_Exercise_. For the entries below, state how many lines contain the string "BidPrice". Add nothing else.

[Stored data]

______________________________

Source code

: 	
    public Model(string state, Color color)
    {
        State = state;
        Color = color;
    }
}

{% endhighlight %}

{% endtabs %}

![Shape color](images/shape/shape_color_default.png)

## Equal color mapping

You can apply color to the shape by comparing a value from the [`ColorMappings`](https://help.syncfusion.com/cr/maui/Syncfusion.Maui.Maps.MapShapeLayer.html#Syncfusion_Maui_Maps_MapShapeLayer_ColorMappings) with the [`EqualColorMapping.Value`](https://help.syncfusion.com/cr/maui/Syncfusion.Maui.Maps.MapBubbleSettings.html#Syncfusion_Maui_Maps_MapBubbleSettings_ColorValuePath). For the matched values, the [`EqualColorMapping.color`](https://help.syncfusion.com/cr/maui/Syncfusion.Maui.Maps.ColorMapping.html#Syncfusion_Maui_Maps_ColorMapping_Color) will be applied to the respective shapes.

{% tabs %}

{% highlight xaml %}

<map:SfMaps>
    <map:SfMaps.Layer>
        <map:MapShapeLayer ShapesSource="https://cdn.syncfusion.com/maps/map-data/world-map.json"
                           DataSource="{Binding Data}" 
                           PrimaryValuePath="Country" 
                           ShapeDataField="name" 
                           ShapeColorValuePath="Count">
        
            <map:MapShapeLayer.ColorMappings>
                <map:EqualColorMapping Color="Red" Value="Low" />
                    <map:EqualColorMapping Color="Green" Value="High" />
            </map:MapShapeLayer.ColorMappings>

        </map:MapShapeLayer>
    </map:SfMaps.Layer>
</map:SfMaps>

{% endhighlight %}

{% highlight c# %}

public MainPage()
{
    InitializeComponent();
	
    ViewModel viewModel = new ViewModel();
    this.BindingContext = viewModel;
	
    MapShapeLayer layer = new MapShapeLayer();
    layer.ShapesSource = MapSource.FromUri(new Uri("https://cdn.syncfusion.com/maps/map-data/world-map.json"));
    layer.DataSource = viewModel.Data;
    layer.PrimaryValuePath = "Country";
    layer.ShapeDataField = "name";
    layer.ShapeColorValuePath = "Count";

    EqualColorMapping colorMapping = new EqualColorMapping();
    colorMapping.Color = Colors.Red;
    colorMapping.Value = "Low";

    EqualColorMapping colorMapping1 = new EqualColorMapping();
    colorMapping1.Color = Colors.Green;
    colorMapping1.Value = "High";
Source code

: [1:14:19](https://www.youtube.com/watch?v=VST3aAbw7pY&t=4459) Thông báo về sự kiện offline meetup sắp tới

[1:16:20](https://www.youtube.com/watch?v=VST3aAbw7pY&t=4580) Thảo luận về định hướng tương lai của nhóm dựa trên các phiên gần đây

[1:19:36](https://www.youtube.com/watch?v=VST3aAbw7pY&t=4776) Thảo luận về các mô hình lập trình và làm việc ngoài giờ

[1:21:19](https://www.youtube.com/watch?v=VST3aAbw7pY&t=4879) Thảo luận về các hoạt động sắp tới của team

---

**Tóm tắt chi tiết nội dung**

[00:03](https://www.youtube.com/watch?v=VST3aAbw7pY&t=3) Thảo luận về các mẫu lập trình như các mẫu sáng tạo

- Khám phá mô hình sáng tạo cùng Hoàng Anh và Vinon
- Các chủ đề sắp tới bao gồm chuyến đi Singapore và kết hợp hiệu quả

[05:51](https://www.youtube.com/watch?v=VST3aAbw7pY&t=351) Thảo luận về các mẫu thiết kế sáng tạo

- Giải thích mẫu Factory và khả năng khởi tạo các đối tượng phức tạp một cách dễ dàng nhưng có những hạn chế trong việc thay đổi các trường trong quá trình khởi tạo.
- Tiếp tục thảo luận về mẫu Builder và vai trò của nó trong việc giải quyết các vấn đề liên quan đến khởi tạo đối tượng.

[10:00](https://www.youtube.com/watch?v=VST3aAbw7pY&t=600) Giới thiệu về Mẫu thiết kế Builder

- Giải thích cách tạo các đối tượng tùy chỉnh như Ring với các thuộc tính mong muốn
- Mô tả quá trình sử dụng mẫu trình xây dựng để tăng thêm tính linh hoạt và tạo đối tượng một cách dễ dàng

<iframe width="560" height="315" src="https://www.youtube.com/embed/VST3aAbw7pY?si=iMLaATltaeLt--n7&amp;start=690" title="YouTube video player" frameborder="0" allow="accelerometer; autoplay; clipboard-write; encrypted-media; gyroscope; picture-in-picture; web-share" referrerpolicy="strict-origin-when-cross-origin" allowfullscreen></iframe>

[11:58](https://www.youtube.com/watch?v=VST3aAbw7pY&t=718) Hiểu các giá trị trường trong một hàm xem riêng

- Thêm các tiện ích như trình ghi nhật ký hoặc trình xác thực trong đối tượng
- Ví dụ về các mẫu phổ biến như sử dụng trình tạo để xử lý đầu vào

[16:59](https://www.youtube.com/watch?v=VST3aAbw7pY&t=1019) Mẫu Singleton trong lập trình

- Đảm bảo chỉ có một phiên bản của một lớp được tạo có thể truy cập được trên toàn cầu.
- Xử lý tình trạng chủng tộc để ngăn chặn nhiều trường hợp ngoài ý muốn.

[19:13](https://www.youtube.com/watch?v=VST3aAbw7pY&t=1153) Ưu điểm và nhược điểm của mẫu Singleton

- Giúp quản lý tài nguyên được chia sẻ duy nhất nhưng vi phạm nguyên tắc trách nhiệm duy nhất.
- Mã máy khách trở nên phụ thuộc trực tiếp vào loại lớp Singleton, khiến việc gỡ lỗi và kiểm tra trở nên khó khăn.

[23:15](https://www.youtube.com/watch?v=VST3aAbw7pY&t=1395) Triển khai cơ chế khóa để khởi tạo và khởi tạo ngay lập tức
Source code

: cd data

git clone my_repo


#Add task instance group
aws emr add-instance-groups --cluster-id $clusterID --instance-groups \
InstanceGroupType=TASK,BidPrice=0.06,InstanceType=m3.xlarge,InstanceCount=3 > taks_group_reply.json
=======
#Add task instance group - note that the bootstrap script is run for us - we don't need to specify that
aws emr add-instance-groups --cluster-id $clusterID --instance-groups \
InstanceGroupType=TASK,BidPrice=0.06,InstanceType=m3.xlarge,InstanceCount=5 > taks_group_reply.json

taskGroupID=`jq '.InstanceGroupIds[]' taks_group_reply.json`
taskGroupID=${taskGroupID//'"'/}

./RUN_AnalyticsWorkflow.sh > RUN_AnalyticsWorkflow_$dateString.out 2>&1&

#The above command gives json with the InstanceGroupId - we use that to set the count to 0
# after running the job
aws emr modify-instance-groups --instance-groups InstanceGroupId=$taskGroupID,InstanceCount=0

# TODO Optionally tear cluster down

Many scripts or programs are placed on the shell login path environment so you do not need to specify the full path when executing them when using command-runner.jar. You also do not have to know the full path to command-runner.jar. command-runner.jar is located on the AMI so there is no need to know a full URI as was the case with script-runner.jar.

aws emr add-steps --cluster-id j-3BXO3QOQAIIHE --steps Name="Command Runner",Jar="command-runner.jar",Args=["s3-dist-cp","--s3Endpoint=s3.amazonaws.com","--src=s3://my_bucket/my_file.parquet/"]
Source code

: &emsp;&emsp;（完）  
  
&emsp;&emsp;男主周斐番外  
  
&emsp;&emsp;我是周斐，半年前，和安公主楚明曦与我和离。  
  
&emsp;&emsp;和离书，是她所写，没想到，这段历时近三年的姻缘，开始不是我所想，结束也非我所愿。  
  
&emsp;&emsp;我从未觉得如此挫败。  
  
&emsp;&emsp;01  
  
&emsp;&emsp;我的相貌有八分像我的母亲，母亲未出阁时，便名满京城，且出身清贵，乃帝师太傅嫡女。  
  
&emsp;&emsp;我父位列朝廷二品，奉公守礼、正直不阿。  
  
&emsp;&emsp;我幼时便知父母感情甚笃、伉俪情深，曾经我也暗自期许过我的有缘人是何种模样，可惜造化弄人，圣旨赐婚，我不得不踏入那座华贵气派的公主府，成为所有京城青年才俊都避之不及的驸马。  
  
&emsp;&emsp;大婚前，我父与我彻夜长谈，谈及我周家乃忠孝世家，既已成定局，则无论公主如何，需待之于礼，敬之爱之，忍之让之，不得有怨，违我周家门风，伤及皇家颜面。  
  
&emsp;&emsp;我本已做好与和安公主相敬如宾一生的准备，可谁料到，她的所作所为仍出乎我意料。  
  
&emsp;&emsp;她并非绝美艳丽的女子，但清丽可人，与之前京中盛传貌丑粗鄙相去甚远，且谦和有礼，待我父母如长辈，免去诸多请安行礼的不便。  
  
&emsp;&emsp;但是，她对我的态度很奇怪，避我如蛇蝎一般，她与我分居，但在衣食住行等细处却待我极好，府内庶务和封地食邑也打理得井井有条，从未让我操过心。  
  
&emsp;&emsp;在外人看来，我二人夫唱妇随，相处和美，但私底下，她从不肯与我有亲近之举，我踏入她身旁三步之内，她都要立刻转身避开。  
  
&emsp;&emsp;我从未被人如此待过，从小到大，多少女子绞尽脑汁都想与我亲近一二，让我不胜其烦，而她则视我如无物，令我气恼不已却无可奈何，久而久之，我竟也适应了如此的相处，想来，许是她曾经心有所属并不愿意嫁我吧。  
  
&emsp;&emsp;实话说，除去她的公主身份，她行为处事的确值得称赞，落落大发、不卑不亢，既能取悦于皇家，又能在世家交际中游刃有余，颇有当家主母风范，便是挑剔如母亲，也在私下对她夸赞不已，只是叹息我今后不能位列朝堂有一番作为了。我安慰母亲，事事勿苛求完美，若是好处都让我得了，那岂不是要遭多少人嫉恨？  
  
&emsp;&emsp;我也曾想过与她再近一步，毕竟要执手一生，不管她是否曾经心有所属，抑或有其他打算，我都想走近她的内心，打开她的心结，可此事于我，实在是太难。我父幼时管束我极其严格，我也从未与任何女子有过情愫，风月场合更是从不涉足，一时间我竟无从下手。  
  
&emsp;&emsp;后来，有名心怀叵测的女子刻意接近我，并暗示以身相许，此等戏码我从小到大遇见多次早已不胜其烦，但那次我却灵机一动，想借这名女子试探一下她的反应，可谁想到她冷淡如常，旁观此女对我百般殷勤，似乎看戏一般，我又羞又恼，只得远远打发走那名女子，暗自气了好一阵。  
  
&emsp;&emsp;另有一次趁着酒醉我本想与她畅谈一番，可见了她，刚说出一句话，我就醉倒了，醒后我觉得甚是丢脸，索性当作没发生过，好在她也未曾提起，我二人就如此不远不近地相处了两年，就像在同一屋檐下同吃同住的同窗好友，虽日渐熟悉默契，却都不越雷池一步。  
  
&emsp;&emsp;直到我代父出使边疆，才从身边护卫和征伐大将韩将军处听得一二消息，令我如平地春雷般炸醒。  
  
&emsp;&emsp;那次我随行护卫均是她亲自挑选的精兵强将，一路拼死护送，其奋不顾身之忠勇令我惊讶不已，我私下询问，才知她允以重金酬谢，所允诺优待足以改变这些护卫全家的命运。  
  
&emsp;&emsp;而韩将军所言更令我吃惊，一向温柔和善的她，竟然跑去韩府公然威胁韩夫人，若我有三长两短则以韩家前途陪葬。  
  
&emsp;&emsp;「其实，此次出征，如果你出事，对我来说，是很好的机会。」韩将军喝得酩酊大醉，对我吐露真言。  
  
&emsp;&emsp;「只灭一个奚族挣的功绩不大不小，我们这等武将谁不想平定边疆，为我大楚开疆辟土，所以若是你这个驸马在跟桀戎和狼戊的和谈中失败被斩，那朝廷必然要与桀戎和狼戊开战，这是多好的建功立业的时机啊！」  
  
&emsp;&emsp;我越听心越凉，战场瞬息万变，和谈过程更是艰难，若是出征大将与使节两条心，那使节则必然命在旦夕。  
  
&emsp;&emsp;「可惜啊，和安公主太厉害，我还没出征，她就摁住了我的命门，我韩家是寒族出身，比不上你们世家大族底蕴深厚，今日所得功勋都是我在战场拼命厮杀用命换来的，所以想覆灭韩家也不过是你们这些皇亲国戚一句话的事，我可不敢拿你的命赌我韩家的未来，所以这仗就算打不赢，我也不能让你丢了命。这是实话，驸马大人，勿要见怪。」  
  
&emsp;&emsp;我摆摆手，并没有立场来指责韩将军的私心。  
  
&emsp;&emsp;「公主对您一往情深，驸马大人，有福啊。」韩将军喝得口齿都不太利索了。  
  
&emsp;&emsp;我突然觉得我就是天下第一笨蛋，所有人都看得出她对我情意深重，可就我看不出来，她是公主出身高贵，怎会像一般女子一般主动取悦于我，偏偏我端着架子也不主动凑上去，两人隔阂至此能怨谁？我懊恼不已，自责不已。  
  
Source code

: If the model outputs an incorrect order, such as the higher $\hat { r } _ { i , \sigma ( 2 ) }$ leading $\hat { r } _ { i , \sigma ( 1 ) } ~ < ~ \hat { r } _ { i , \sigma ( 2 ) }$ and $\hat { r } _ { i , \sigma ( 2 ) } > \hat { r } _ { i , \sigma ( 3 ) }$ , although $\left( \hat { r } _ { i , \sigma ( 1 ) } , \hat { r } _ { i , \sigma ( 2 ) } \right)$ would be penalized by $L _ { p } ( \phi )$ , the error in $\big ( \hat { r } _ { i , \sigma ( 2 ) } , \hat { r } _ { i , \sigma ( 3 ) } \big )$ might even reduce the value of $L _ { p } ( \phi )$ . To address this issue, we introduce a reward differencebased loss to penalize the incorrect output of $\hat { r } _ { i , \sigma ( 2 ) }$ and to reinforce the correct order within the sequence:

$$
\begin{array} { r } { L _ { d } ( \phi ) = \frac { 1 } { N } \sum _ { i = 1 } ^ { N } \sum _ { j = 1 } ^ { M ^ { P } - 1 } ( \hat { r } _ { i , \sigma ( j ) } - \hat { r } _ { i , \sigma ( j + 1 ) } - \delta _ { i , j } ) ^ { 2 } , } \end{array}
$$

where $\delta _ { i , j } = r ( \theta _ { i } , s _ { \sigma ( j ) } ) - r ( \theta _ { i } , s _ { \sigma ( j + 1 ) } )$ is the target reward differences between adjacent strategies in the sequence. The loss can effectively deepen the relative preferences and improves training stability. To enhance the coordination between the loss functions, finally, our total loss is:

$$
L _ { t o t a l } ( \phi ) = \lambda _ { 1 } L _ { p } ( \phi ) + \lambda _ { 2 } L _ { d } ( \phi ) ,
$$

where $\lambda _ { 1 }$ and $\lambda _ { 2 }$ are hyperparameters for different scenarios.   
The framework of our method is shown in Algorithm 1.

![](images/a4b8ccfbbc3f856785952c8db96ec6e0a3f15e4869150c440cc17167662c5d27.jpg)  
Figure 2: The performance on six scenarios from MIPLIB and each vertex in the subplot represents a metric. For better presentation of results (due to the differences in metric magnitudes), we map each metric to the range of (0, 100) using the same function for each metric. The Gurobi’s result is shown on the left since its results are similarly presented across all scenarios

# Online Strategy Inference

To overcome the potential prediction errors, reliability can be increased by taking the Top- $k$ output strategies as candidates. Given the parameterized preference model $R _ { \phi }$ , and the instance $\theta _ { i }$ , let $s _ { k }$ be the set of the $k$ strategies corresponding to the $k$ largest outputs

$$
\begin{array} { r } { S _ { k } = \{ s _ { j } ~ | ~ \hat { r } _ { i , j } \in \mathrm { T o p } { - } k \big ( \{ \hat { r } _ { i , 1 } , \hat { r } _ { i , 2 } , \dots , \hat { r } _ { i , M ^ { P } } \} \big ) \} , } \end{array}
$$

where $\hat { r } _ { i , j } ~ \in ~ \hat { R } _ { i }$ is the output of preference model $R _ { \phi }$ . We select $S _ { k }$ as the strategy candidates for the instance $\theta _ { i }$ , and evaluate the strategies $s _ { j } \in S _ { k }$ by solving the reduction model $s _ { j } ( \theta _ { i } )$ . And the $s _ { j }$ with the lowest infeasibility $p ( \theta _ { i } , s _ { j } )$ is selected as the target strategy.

______________________________

_Answer for this exercise_. 2